“Not what you think,” he managed to choke out past the pain.
“No?” She shoved a photo into his face that Alura had posted of them in the restaurant. One that had been picked up by a number of news agencies and broadcast all over. Ironic really that it had more coverage than the assassin’s attack on his mother two days ago, or the near miss he’d had himself just yesterday. “Guess I’m hallucinating, then.”
Cursing his stupidity, he righted himself even though all he really wanted to do was find an ice pack and a bed. “Why are you so mad anyway? I asked you before I did it.”
And that was definitely the wrong thing to say as it sent her off into a round of incoherent sputtering that resulted in the only recognizable words being pieces of vulgar profanity that would have gotten slapped had he let them fly.
But at least it got her talking to him again. This was the longest conversation they’d had since the night he asked her to marry him.
With one last choice insult for his manhood, she started off.
Bastien took her arm and gently pulled her to a stop. “Em—”
“Don’t you dare!” She jerked free of his grasp and raked a scathing glare over him. “You knew how much this would hurt me and yet you did it anyway. How could you?”
That question left a bleeding welt on his soul. And the answer was so simple that he couldn’t understand how she missed it.
Because he’d wanted her to tell him not to go. To say that she wanted him back. That she still loved him and there was some hope left for him to hold on to.
She’d cut him off completely and he’d been beyond desperate. That was why he’d done it.
Instead, she’d told him that she didn’t care what he did. To go out with Alura.
But her fury now gave him the very hope that he’d been praying for. “It was only dinner. I took her straight home. Nothing happened between us.”
“You think I believe you? That I’d ever believe you after this?”
She should. He’d never been on a worse date in his life.
“What’s going on here?”
Bastien went cold at the sound of his older brother’s voice intruding on their fight. Dritvík! That was the last thing he needed.
Disgusted, he watched as Quin joined them. Almost even in height to him, his brother had wavy brown hair that was two shades darker than his, and hazel blue eyes. Eyes that he focused on Bastien with a condemning stare. But that didn’t faze Bastien at all. He was too used to it. Too used to Quin judging him as lacking in all things.
Since the day Bastien was born, his older brother had been jealous of the attention their mother had given him. Jealous of the fact that Bastien had the privileges of being a visir without having all the hassles of training to run the empire. It ate at Quin and made him a snotty, acerbic shit most days.

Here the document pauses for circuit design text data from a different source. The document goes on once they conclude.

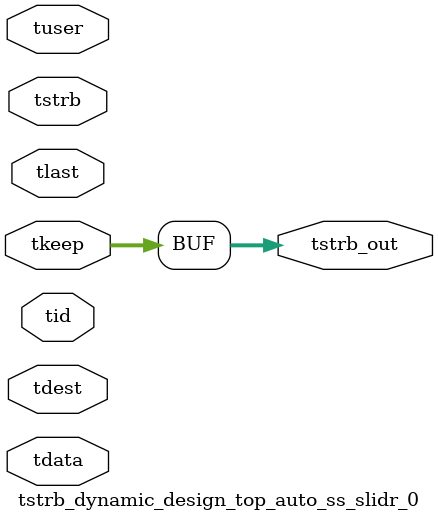
<source format=v>


`timescale 1ps/1ps

module tstrb_dynamic_design_top_auto_ss_slidr_0 #
(
parameter C_S_AXIS_TDATA_WIDTH = 32,
parameter C_S_AXIS_TUSER_WIDTH = 0,
parameter C_S_AXIS_TID_WIDTH   = 0,
parameter C_S_AXIS_TDEST_WIDTH = 0,
parameter C_M_AXIS_TDATA_WIDTH = 32
)
(
input  [(C_S_AXIS_TDATA_WIDTH == 0 ? 1 : C_S_AXIS_TDATA_WIDTH)-1:0     ] tdata,
input  [(C_S_AXIS_TUSER_WIDTH == 0 ? 1 : C_S_AXIS_TUSER_WIDTH)-1:0     ] tuser,
input  [(C_S_AXIS_TID_WIDTH   == 0 ? 1 : C_S_AXIS_TID_WIDTH)-1:0       ] tid,
input  [(C_S_AXIS_TDEST_WIDTH == 0 ? 1 : C_S_AXIS_TDEST_WIDTH)-1:0     ] tdest,
input  [(C_S_AXIS_TDATA_WIDTH/8)-1:0 ] tkeep,
input  [(C_S_AXIS_TDATA_WIDTH/8)-1:0 ] tstrb,
input                                                                    tlast,
output [(C_M_AXIS_TDATA_WIDTH/8)-1:0 ] tstrb_out
);

assign tstrb_out = {tkeep[63:0]};

endmodule


</source>
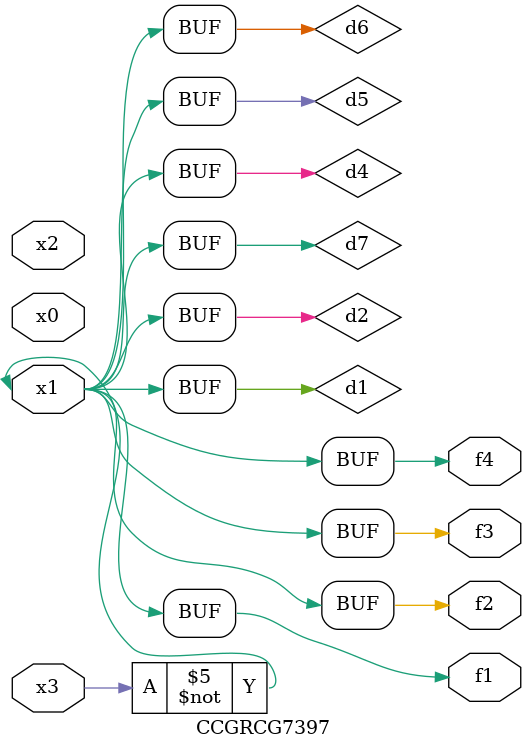
<source format=v>
module CCGRCG7397(
	input x0, x1, x2, x3,
	output f1, f2, f3, f4
);

	wire d1, d2, d3, d4, d5, d6, d7;

	not (d1, x3);
	buf (d2, x1);
	xnor (d3, d1, d2);
	nor (d4, d1);
	buf (d5, d1, d2);
	buf (d6, d4, d5);
	nand (d7, d4);
	assign f1 = d6;
	assign f2 = d7;
	assign f3 = d6;
	assign f4 = d6;
endmodule

</source>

And today he was in a particularly bad mood. He curled his lip at Bastien. “Must you sully our good name every chance you get? Don’t you have more important things to worry about than chasing after another piece of tail? Like finding the bastard who tried to kill our mother?”
“Stay out of this.”
But it was too late. Ember was already leaving.
“Em!” Bastien started after her.
“Go to hell, Cabarro!”
Quin jerked him to a stop. “Show some dignity, damn you! You’re a visir of this empire! We don’t chase after common filth!”
Growling, Bastien slugged his brother. “You’re not fit to speak of her and don’t you dare insult her again!”
“I’ll have you whipped for this!”
“Go for it, theren. I dare you.” Bastien laughed in his face at the mere thought of what their mother would do if Quin even attempted to have him harmed.
Wiping the blood from his lips, Quin curled his lip. “One day, Bas, I hope you get what you deserve.”
“And what’s that?”
“A lesson in who your real family is and what hanging out with trash like that gets you.”
FIVE WEEKS LATER
All his life, Bastien Aros Cabarro had stupidly thought the most frightening three-word phrase in the entire Kirovarian language was his full name when spoken by his mother in that nut-shriveling tone she had whenever he did something that displeased her.
He was wrong.
Truly the most frightening three words? Bar none? Those sons of bitches had just flown out of the mouth of his ex’s baby sister. In a crowded room of people his parents would murder him over scandalizing.
“Bastien, I’m pregnant.”
Stunned by this unbelievably cruel hatchet of fate, he stared blankly at Alura as if Ember had cold-cocked him again, and honestly, it was what this news felt like.
This could not be happening.
Not now. Not tonight in the middle of my parents’ thirty-third anniversary party.